Más que buscar a la Manola, que siempre volvía, yo quería quedarme esa tarde porque me gustaba estar sola un rato. Quería tirarme piqueros peligrosos en nuestra trizada piscina, andar en calzones por la casa, practicar mi nuevo descubrimiento, por fin, sin miedo. Pero fue difícil concentrarme, porque mi mamá me había traspasado su preocupación: la Manola no estaba y, aunque siempre volvía, ésta podía ser la excepción. Salí a gritar su nombre, pero no contestaba. Me hice un pan con tomate y mayonesa y no dejé de pensar en la Manola y sus ladridos mientras lo preparaba, pero luego me distraje con un libro que encontré junto a la cama del Ignacio y me quedé dormida.

Cuando desperté, el sol empezaba a caer y mi mamá aún no llegaba. Salí de la casa, grité fuerte “¡Manolaaa!” y esta vez sí escuché respuesta: unos ruiditos ahogados que venían desde el estero. Volví a gritar y volví a escucharlos. Me demoré mucho en encontrarla y, para cuando llegué donde ella, que estaba echada junto a un árbol, ya casi oscurecía. Una trampa para conejos la tenía agarrada del pescuezo.

La cara de pena de un perro debe ser la cara más expresiva que existe. Encima, hacen esos ruiditos agudos que le partirían el alma a cualquiera. La Manola tenía hambre, sed y estaba atrapada. Me mojé la mano en el estero y la dejé chupetearla. Lo hice muchas veces, pensando qué hacer. Si trataba de sacar la trampa, al más mínimo movimiento mal hecho, la Manola se moría. Quería llorar, quería cambiarle el agua a la piscina llorando. No me merecía eso. ¿Qué había hecho yo? Poner esas trampas de mierda, por supuesto. Quería matar a todos los conejos, quería llenar la piscina de conejos muertos.

La cosa era abrir la trampa sin que la Manola se moviera. Era una suerte que estuviera tan vieja y fuese tan apacible, pero aunque esa fuese una ventaja, sin luz no podría hacer nada. Tenía que pensar rápido. ¿Dónde estaba mi mama?, ¿por qué no llegaba? Pasé casi una hora pensando, sentada sobre el pasto, haciéndole cariño.

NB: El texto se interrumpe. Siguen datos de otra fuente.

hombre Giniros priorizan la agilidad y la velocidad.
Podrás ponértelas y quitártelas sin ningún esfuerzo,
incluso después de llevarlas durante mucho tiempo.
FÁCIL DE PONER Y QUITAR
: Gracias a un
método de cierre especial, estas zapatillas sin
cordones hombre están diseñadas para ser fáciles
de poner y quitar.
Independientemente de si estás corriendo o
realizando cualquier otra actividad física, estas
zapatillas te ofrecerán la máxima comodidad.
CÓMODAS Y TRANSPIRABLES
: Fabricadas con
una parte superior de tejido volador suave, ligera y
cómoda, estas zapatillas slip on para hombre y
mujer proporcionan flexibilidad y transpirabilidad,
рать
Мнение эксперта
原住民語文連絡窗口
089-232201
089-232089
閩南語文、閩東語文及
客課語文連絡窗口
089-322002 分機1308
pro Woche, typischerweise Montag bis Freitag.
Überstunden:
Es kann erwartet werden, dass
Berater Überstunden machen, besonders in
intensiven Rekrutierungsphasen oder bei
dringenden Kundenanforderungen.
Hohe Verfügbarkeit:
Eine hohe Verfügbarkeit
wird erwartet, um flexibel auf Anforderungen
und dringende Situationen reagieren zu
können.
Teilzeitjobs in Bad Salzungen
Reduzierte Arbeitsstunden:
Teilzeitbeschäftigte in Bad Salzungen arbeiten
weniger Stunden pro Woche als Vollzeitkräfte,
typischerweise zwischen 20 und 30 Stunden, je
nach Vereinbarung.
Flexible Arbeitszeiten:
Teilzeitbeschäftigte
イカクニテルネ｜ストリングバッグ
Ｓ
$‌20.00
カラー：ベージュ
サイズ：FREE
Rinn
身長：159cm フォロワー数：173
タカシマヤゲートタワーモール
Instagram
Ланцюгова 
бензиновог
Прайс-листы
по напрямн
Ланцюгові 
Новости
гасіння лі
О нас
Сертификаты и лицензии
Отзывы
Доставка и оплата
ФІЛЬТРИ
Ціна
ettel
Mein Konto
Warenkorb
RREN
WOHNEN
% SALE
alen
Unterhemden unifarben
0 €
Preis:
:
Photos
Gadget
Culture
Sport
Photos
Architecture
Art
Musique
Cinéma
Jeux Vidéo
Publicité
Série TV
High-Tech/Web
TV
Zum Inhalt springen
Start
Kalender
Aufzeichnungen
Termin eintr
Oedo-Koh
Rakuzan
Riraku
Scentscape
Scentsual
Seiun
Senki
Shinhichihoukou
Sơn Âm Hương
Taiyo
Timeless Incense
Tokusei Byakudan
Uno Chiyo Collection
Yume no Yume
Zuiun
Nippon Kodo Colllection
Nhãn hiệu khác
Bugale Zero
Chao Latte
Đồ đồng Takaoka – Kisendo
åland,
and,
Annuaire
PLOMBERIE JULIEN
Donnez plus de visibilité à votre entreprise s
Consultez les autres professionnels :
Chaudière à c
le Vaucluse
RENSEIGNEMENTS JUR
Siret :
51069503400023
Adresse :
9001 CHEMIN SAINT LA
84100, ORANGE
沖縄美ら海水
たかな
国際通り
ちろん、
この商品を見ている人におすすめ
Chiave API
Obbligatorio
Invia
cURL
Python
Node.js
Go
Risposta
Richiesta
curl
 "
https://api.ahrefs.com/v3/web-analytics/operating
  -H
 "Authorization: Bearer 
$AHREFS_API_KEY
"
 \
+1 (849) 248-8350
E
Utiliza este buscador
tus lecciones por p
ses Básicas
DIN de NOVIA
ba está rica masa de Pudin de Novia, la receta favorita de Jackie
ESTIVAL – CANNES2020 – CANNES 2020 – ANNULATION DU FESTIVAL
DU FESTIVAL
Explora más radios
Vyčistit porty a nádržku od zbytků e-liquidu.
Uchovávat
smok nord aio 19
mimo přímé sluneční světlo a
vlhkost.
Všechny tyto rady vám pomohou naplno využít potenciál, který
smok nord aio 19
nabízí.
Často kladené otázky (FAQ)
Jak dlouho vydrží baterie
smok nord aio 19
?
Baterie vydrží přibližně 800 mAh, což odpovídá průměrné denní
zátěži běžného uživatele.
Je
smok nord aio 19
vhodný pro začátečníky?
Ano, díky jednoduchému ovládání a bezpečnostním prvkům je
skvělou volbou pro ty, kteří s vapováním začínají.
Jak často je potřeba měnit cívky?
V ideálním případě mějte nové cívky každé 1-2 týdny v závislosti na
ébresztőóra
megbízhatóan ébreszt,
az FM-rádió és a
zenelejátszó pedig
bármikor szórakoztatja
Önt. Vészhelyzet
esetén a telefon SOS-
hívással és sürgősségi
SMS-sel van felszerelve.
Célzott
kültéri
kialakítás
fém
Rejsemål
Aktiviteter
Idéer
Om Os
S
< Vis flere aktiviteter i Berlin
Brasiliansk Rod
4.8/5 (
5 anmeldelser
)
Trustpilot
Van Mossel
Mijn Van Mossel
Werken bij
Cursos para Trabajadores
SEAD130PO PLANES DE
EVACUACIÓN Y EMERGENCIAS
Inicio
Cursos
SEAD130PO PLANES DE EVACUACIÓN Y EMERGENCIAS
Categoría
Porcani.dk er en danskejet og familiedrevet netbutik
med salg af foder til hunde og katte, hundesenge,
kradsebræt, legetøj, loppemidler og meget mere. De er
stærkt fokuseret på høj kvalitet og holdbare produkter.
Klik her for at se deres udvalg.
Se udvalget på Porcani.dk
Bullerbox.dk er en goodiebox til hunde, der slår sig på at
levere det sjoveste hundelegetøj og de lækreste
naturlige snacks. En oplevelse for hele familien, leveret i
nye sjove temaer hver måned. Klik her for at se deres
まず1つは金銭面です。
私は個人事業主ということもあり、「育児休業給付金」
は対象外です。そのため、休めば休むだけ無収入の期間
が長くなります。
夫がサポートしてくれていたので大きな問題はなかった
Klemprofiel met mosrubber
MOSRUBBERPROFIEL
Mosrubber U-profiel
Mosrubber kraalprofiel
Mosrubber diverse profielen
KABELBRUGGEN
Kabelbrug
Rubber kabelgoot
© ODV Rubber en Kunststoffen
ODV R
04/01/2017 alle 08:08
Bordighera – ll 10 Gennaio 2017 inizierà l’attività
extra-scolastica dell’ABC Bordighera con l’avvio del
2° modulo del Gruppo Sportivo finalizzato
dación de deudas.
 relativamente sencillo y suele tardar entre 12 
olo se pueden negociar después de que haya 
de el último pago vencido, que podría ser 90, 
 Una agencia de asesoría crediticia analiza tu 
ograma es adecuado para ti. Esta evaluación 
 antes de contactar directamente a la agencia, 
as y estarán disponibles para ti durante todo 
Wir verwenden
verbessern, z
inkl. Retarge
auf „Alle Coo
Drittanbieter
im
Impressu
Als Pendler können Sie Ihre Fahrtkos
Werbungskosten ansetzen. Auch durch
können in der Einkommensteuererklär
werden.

En momentos así una piensa un montón de cosas. Por ejemplo, que la diferencia que hay entre lo que se mueve y lo que no es terrible. No el gesto, que ya es impresionante, sino la milésima de segundo que da inicio a otra cosa: el paso entre la movilidad y la inmovilidad, o al revés. La fuerza que está contenida solo ahí. Lo que pase después no importa, lo importante es todo el poder, imperceptible todavía, que hay detrás de un pequeñísimo movimiento. Todo lo que podía apagarse con la Manola.

Respiré hondo y metí los dedos, lentamente, entre sus pelitos negros y el metal.